* _ACTIVITY_
Scan the listing below and copy each line holding the word "changes".

* _DATA TO EXAMINE_

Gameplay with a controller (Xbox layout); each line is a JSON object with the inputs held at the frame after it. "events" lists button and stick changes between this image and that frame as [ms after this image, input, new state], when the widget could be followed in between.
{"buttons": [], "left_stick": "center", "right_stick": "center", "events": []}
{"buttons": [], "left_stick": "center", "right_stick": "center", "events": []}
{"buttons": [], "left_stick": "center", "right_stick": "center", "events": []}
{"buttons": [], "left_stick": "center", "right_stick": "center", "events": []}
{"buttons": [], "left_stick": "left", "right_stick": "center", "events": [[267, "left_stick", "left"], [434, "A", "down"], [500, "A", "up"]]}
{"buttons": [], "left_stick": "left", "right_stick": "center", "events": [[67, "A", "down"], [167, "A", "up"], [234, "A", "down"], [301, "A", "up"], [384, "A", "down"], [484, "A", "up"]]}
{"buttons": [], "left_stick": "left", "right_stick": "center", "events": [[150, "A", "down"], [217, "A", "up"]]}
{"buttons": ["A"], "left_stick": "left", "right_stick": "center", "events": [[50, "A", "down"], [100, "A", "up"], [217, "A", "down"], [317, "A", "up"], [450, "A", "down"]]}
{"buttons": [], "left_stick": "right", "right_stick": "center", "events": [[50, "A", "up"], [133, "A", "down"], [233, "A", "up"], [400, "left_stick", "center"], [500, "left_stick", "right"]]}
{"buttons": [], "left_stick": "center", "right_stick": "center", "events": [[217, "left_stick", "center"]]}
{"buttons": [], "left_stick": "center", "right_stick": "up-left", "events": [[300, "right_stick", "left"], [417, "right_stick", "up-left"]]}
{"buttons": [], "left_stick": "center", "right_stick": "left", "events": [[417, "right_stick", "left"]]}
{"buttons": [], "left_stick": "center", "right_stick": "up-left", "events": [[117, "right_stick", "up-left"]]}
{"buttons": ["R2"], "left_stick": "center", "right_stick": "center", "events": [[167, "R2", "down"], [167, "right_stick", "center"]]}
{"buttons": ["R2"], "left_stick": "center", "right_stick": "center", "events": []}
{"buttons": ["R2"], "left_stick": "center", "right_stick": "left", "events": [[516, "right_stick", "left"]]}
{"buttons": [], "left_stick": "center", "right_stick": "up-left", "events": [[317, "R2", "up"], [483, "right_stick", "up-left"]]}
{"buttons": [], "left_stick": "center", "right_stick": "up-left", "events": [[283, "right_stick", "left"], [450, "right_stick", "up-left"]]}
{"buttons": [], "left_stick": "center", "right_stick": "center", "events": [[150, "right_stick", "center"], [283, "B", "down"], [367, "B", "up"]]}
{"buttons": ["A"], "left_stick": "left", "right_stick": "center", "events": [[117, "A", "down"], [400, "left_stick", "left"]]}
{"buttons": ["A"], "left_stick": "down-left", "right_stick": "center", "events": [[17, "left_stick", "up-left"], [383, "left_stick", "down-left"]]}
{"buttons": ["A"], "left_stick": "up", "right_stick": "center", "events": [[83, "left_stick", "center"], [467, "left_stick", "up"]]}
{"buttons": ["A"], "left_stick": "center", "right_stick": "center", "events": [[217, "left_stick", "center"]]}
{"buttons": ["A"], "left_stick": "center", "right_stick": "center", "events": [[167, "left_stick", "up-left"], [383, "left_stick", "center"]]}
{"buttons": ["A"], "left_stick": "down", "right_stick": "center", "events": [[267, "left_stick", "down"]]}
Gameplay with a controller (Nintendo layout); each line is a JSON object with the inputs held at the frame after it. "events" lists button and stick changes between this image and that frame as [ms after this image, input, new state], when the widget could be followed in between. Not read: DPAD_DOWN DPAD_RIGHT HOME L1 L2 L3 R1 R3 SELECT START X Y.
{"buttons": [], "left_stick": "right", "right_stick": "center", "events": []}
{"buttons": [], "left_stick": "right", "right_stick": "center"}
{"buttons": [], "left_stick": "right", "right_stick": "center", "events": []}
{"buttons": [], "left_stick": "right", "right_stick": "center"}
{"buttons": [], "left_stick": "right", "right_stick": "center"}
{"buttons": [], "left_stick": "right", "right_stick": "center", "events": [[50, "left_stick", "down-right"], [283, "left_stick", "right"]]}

* _RESPONSE AREA_
Gameplay with a controller (Xbox layout); each line is a JSON object with the inputs held at the frame after it. "events" lists button and stick changes between this image and that frame as [ms after this image, input, new state], when the widget could be followed in between.
Gameplay with a controller (Nintendo layout); each line is a JSON object with the inputs held at the frame after it. "events" lists button and stick changes between this image and that frame as [ms after this image, input, new state], when the widget could be followed in between. Not read: DPAD_DOWN DPAD_RIGHT HOME L1 L2 L3 R1 R3 SELECT START X Y.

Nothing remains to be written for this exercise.